Stockport’s planning committee has refused an application by charity Seashell Trust to build a £45m school and 325 homes on a green belt site bordering the Handforth Bypass.
At a meeting last night, the committee voted seven to five to reject a hybrid planning application by the charity for a 60,000 sq ft school and 325 homes on the site, despite the scheme being recommended for approval by planning officers.
The Seashell Trust had lodged plans for the school at the site off Wilmslow Road, which would provide teaching space, a swimming pool and associated infrastructure, to replace its existing 120-capacity school at the site.
The charity provides specialist care to children and young people with autism, deafness, blindness, and those with physical and learning disabilities, and said its current 1950s buildings were “at their structural and functional limits” and “no longer meet operational needs”.
Willmott Dixon is currently on site demolishing these buildings, and it is understood the contractor was lined up to build the school facilities.
Overall, the school was expected to cost £45m, including £27m towards the school and college; £5m towards a new community centre and office for the trust; £5m for sports facilities; and £2m towards staff facilities.
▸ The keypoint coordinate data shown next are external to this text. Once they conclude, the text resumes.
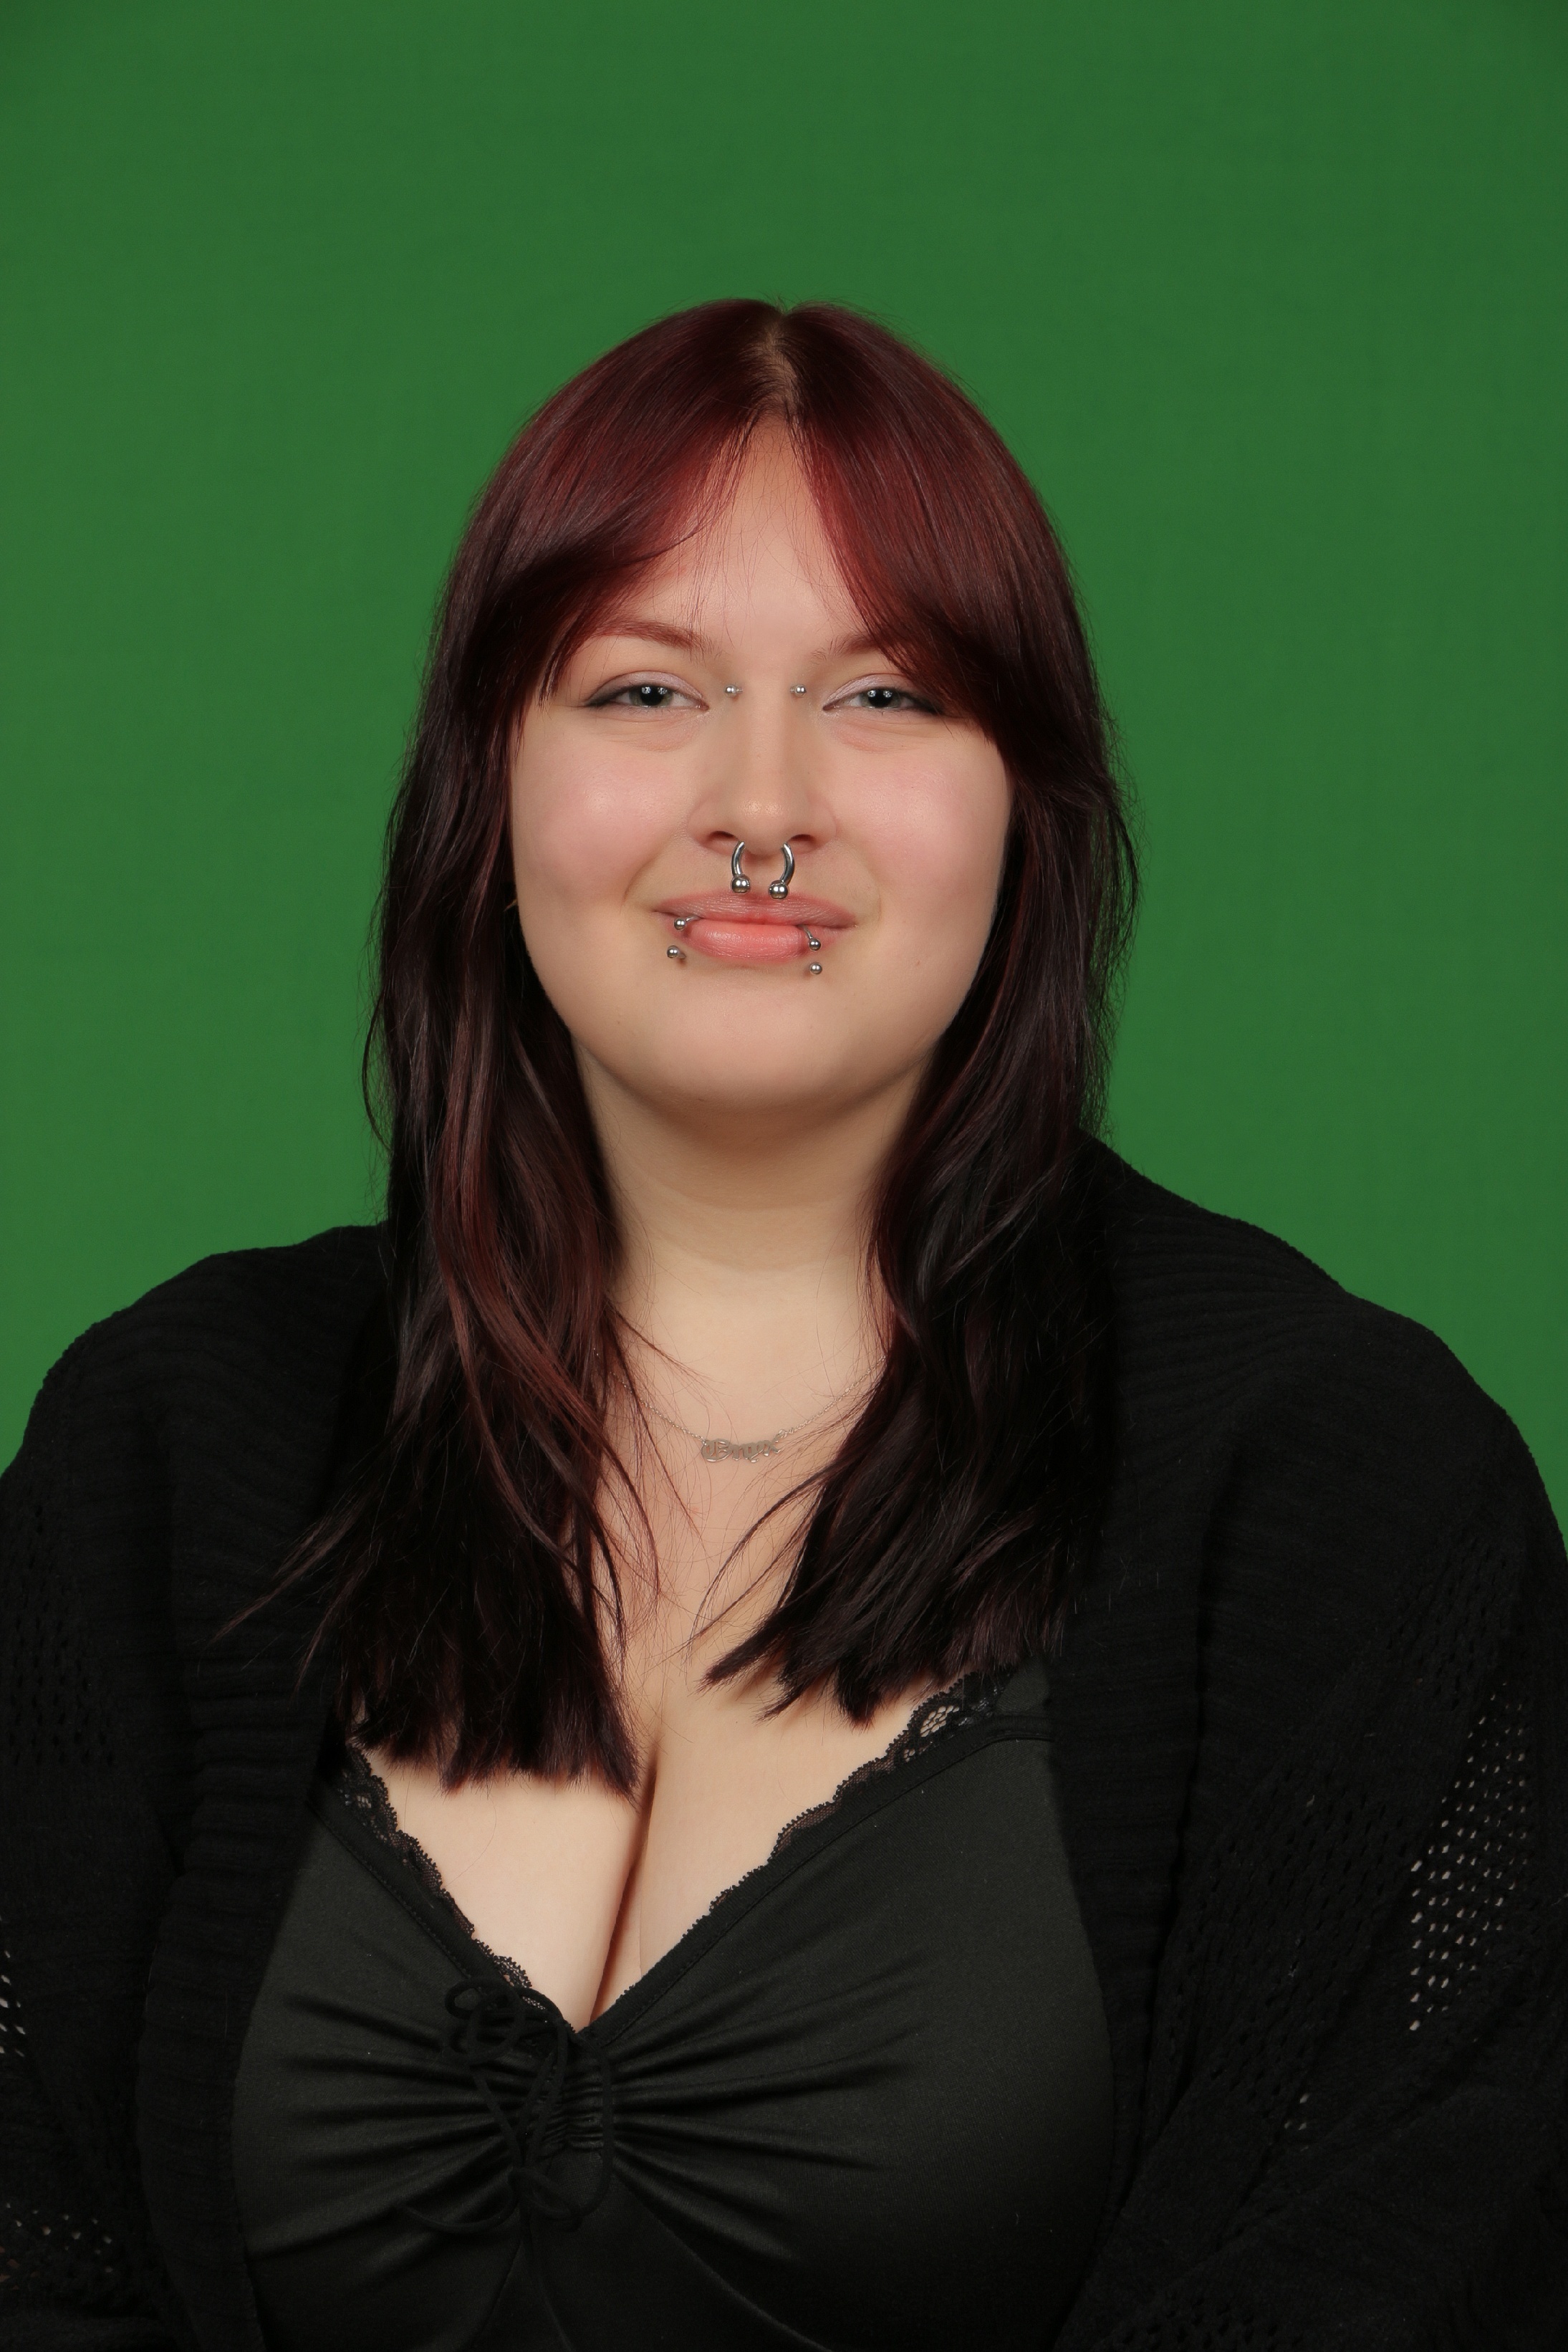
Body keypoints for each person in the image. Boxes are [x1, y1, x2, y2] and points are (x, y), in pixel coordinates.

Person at [1, 299, 1564, 2352]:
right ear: (489, 786)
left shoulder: (1345, 1494)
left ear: (1026, 804)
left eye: (887, 693)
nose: (762, 802)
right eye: (645, 686)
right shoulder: (162, 1443)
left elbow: (1421, 2266)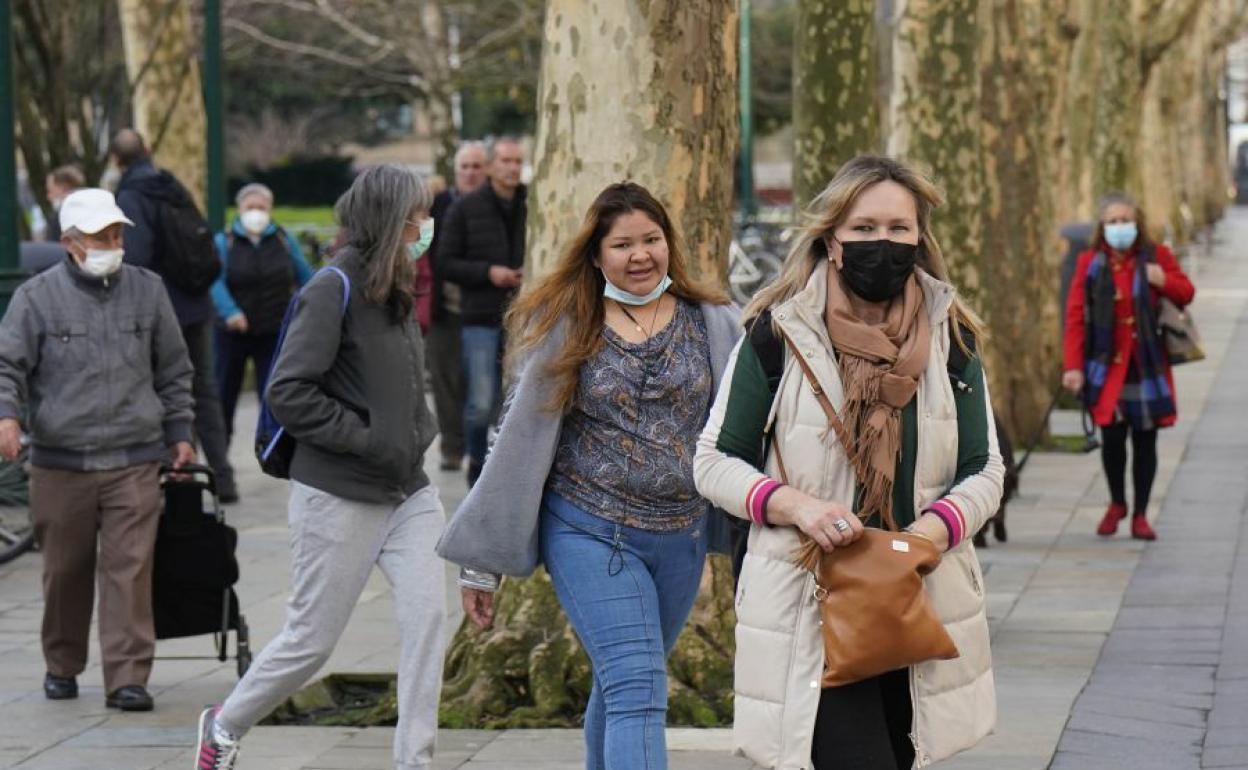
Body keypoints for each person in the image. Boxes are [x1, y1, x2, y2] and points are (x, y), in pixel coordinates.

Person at [693, 155, 1004, 770]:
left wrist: (933, 530)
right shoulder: (776, 334)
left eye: (897, 229)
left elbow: (985, 468)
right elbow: (714, 461)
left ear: (919, 239)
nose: (880, 244)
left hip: (918, 596)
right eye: (863, 229)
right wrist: (798, 507)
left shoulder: (953, 339)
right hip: (811, 600)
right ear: (831, 239)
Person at [438, 182, 741, 770]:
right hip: (589, 531)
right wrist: (482, 561)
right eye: (622, 243)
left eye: (651, 239)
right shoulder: (568, 323)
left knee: (623, 684)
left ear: (668, 244)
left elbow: (753, 421)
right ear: (596, 253)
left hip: (681, 536)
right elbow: (514, 437)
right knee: (639, 688)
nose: (640, 254)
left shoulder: (715, 320)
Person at [194, 166, 445, 770]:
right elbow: (289, 391)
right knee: (311, 642)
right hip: (339, 492)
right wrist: (364, 438)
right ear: (391, 219)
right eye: (418, 214)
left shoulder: (398, 286)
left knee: (429, 622)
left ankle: (416, 760)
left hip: (408, 489)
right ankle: (224, 727)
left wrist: (411, 436)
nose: (425, 226)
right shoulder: (330, 287)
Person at [0, 189, 196, 712]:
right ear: (69, 243)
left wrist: (180, 432)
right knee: (65, 571)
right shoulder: (35, 298)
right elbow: (7, 366)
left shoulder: (149, 291)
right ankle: (62, 663)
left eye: (116, 234)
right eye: (99, 237)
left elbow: (174, 369)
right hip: (61, 461)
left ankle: (127, 677)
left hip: (134, 457)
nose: (112, 244)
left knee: (129, 570)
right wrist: (7, 416)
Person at [111, 129, 239, 503]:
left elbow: (136, 255)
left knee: (167, 389)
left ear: (116, 161)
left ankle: (178, 475)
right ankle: (223, 475)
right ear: (149, 150)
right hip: (197, 303)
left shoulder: (132, 195)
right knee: (204, 391)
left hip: (164, 309)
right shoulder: (171, 185)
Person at [1062, 192, 1195, 541]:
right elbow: (1075, 316)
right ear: (1102, 227)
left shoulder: (1156, 257)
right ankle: (1118, 502)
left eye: (1126, 220)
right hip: (1104, 368)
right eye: (1113, 221)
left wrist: (1161, 278)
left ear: (1138, 223)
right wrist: (1073, 367)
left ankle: (1140, 515)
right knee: (1113, 440)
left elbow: (1186, 291)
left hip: (1146, 365)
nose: (1120, 227)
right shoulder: (1090, 262)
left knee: (1146, 441)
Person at [436, 136, 526, 486]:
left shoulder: (534, 201)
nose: (513, 168)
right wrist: (488, 273)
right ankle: (476, 464)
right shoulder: (465, 208)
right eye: (506, 161)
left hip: (525, 314)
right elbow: (445, 262)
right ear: (491, 166)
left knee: (518, 399)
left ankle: (509, 466)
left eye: (518, 161)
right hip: (480, 315)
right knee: (480, 399)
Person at [210, 183, 313, 445]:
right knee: (224, 394)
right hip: (232, 333)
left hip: (272, 330)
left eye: (261, 207)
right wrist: (230, 312)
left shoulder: (283, 239)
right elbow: (215, 281)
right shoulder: (225, 241)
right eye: (250, 207)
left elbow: (305, 277)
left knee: (273, 395)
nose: (255, 212)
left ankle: (273, 447)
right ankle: (220, 452)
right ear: (240, 209)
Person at [425, 141, 487, 471]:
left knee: (479, 383)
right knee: (444, 380)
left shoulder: (495, 206)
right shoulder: (438, 205)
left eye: (477, 166)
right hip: (441, 309)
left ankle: (477, 446)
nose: (470, 173)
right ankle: (451, 445)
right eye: (465, 166)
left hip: (483, 309)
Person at [43, 165, 85, 242]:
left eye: (50, 191)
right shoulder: (92, 210)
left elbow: (53, 246)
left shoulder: (59, 217)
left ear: (63, 188)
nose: (48, 197)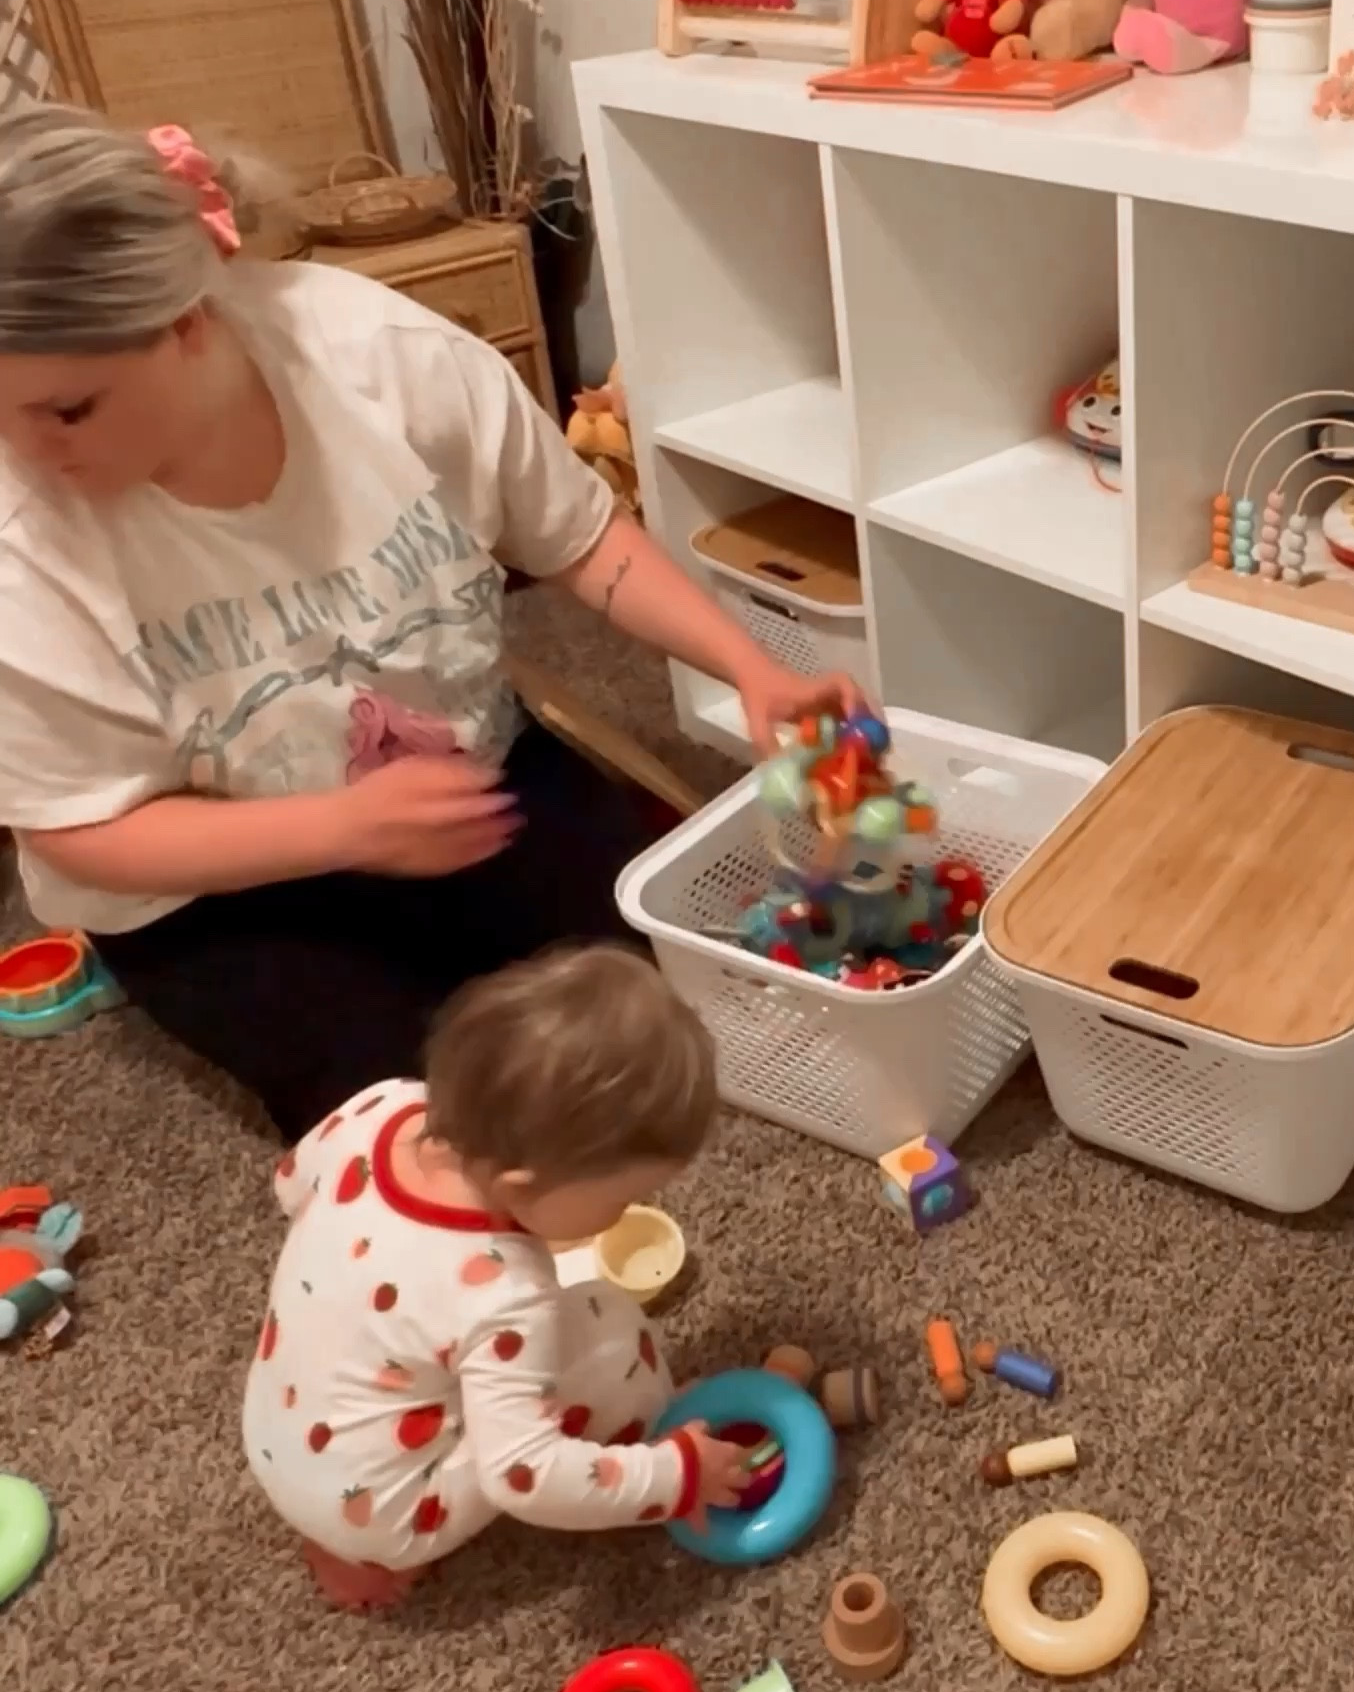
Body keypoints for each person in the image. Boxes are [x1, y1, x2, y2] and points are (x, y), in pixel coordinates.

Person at [0, 107, 853, 1139]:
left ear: (187, 319)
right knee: (428, 1121)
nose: (34, 447)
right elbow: (82, 833)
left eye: (67, 409)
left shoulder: (381, 357)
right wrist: (339, 829)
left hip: (461, 778)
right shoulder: (24, 535)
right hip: (212, 888)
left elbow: (578, 540)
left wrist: (749, 666)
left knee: (662, 984)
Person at [244, 945, 759, 1611]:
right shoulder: (505, 1294)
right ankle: (657, 1422)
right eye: (621, 1196)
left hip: (276, 1437)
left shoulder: (382, 1105)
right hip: (392, 1511)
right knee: (606, 1322)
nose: (631, 1213)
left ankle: (331, 1530)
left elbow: (289, 1182)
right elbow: (525, 1475)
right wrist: (672, 1475)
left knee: (400, 1346)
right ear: (525, 1184)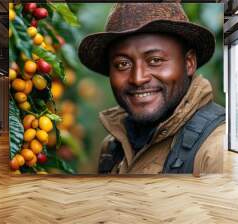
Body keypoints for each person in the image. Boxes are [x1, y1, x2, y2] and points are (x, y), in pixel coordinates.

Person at [78, 3, 225, 176]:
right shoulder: (112, 147)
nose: (138, 78)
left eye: (155, 60)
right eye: (122, 64)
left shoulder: (217, 149)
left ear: (189, 63)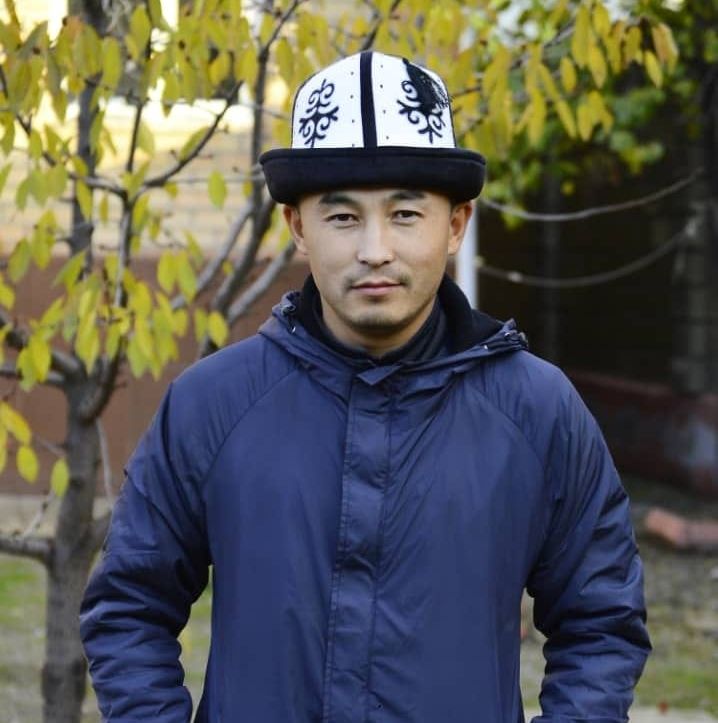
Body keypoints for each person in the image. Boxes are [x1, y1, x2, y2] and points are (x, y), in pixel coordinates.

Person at [80, 51, 651, 723]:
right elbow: (129, 606)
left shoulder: (538, 411)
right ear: (299, 227)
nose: (375, 249)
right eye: (343, 217)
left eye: (405, 214)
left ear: (455, 224)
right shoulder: (213, 404)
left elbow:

To pay for the school, the Trust proposed to dispose of part of its land to the north of the campus for housing development, and submitted an outline planning application for this alongside the school. The 37-acre site is designated as green belt.
The outline application included 325 homes, around 30% of which were designated as affordable. It is understood the charity was confident of agreeing a deal with a housebuilder in the coming months to bring forward the site.
Stockport planners had recommended the scheme for approval, despite the fact the proposals were “in conflict with relevant green belt policies” in the area’s local development plan, and added the scheme would have “a detrimental impact” on the openness of the green belt and would result in “encroachment into the countryside”.
The development would also cause “significant extra demand” for local school places which “could not be readily absorbed by existing schools in the borough”.
Despite this, officers said the Trust had demonstrated “very special circumstances” to allow the project to proceed and had shown it would have “clear public benefits” and that alternative ways of delivering the school had been “fairly and reasonably discounted”.
Mark Geraghty, chief executive of Seashell Trust, said: “We are obviously very disappointed and somewhat surprised by the committee’s decision to go against the planning officers’ recommendation and refuse our application for the new school and campus at Seashell Trust.
“We have been working incredibly hard for more than two years now to answer questions asked of us by the planning team and we firmly believe we have proved beyond doubt the need for a new school and campus of this nature and the very special circumstances that allow the committee to approve the application.
“We are now going to discuss our options and decide on next steps”.
The professional team includes architect Worthington Ashworth Jackson Walker and NJL Consulting as planner. Carillion carried out a viability assessment for the project.